Bad credit is not necessarily the end of the story for you when it comes to making a major purchase… at least, not if you start early to do something about it. Raising your score can be done, but in spite of claims, nobody can raise it magically. Lenders cannot be fooled with hocus pocus, though many consumers have fallen for credit repair schemes. Reputable credit repair companies can, over time, improve your score for a fee. Or, with honest-to-goodness common sense and good stewardship, you can raise your credit score yourself.
Here are some practical dos and don’ts you can begin doing today to pump some helium into that credit score, and let the air out of your interest rates:
The number one rule cannot be stressed enough… make payments on time. The closer you are to the time you will be seeking a loan, the more critical this becomes. A late payment within a few months of applying for a loan can hurt your score more than a bigger offense that occurred years ago.
If you’ve had late payments in the past, they will impact your credit score. The good news is, over time, that impact will lessen, provided you resolve to do better and eliminate those late payments. This applies not only to credit cards, credit accounts, and loan payments, but also to rent and utilities. Habitually paying those expenses late can come back to haunt you. Conversely, if you pay your rent and utilities on time, it could help.
If you are struggling, at the very worst, do not let a payment go beyond 60 days. Some lenders will not report the late payment after 30 days, but after 60 days, all of them will. Past mistakes will count against you, but you can resolve to pay every bill on time and eventually your score will improve.
Send payments to the payment address only. If you must send a payment to an alternate address, you need to send it well in advance of the due date. Otherwise payments may sit unposted for several days.
Have credit cards… but use them wisely. It’s better to have credit cards and a good payment record than no cards. How else will lenders know you can responsibly manage your debt? Even so, apply for credit when you need it, not when you want something you don’t have the cash to buy. Adopt the attitude that, if you don’t have the cash, you can’t afford it.
Keep your balances low in relation to your credit. A good rule of thumb is, balances should be no higher than 25 percent of your credit limit. That shows restraint. Some experts may advise you to transfer certain balances between cards to get them all below 25 percent. That could help, but obviously, a better plan is to pay down the balances if possible.
The Federal Trade Commission notes: "Because nationwide consumer reporting companies get their information from different sources, the information in your report from one company may not reflect all, or the same, information in your reports from the other two companies." Every consumer who requests it is entitled to one free credit report per twelve-month period. Scan every detail of each credit report to verify that the information is correct. If there are errors, dispute them. Genuine errors include misreported late payments, debts that have been paid but are reported as outstanding, and debts that are seven or more years old. Bankruptcies may remain on your report for 10 years, but all other errors should be disputed. This could take time, so don’t wait.

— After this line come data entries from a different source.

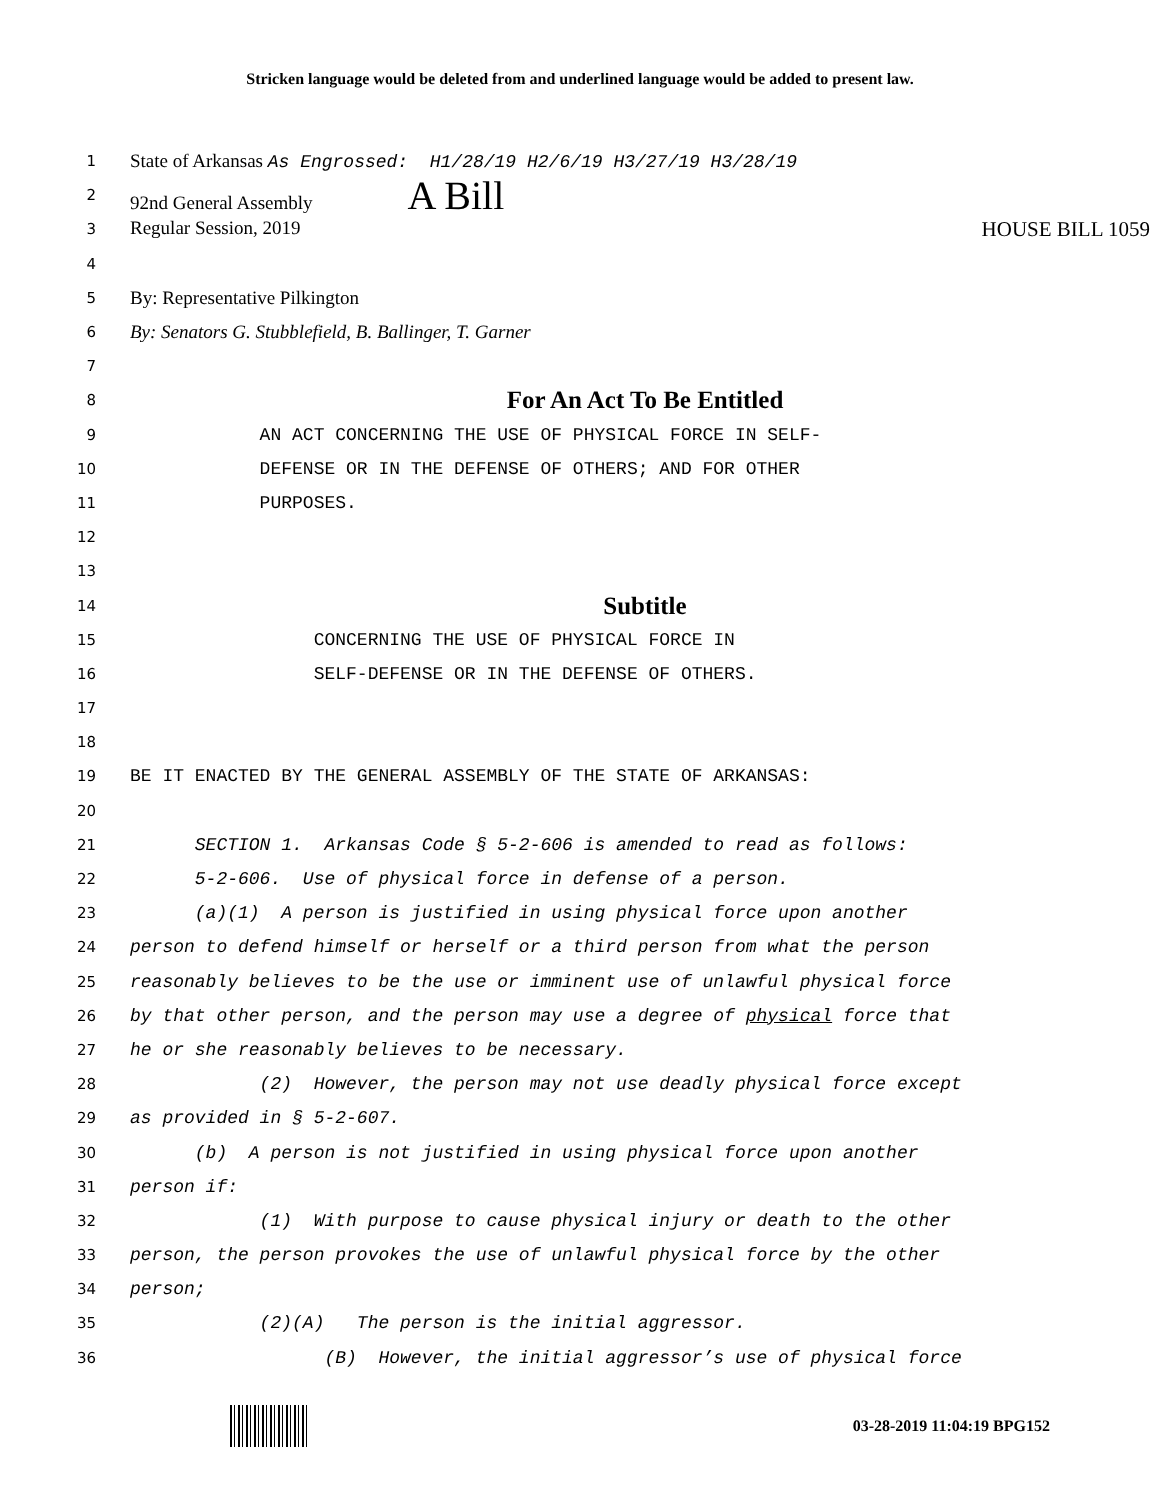Stricken language would be deleted from and underlined language would be added to present law.
1
State of Arkansas As Engrossed: H1/28/19 H2/6/19 H3/27/19 H3/28/19
2
92nd General Assembly A Bill
3
Regular Session, 2019 HOUSE BILL 1059
4
5
By: Representative Pilkington
6
By: Senators G. Stubblefield, B. Ballinger, T. Garner
7
8
For An Act To Be Entitled
9
AN ACT CONCERNING THE USE OF PHYSICAL FORCE IN SELF-
10
DEFENSE OR IN THE DEFENSE OF OTHERS; AND FOR OTHER
11
PURPOSES.
12
13
14
Subtitle
15
CONCERNING THE USE OF PHYSICAL FORCE IN
16
SELF-DEFENSE OR IN THE DEFENSE OF OTHERS.
17
18
19
BE IT ENACTED BY THE GENERAL ASSEMBLY OF THE STATE OF ARKANSAS:
20
21
SECTION 1. Arkansas Code § 5-2-606 is amended to read as follows:
22
5-2-606. Use of physical force in defense of a person.
23
(a)(1) A person is justified in using physical force upon another
24
person to defend himself or herself or a third person from what the person
25
reasonably believes to be the use or imminent use of unlawful physical force
26
by that other person, and the person may use a degree of physical force that
27
he or she reasonably believes to be necessary.
28
(2) However, the person may not use deadly physical force except
29
as provided in § 5-2-607.
30
(b) A person is not justified in using physical force upon another
31
person if:
32
(1) With purpose to cause physical injury or death to the other
33
person, the person provokes the use of unlawful physical force by the other
34
person;
35
(2)(A) The person is the initial aggressor.
36
(B) However, the initial aggressor’s use of physical force
03-28-2019 11:04:19 BPG152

Three to six months before you plan to make a big purchase such as a house or a car, check your credit report again. As mentioned before, errors take time to fix, so you want to be prepared. Even after a credit reporting agency receives your letter of dispute, they may not respond for up to 30 days. And if you haven’t proven your case well enough, you may need more time.
Pay close attention to the "don'ts." Sometimes what seems like the right move is exactly the wrong thing to do.
Do not close unused accounts. Closing an account will not remove it from your credit file. That information must remain in your file for seven years. But the main reason to not close unused accounts is this: doing so will work against your credit score. Part of your credit score is based on your total available credit in relation to your debt. Here’s a practical example. Say you have two credit cards, one with a limit of $2,000 on which you have a balance due of $1500. You also have another card with a $1,000 limit, which you have paid off, owing nothing. Your total credit is $3,000 and your total debt is $1500, or 50 percent. If you close that unused account, your total credit drops to $2,000, with debt of $1,500… or 75 percent.
Creditors look at it this way: when you’ve used 75 percent of your available credit, you are very close to your limit. Either you have no financial self-restraint, or you have so little income that you couldn’t repay a loan if they gave you one. On the other hand, if you have used 50 percent of your available credit, that’s still a little high, but obviously a much better figure. Also, if you close an account and it happens to be one of your older ones, your credit life history will be shortened. So, if you don’t trust yourself to keep accounts open, cut up the cards, or somehow hide them, but don’t close the account.
You may have been told that having too many accounts can hurt your score. That’s true. But once they are open, the damage is done. Closing accounts cannot repair damage and may lower your credit score by making your credit shrink while your balance remains the same. If you have a lot of accounts and are seeking a mortgage, your lender may make your loan approval contingent on closing some of them. That should not be a problem, but don’t do it unless the request has been made, and the loan is approved.
Do not open new accounts if you will be in the market for a major loan in the next few months. Applying for new credit means the lender will do an inquiry on your credit. Too many inquiries in a short period of time can cause your score to dip since it appears you could be about to overextend yourself.
This advice may sound familiar… do not make your payments late. This should be a no-brainer. If you absolutely cannot make a payment on time, don’t let it go past 60 days.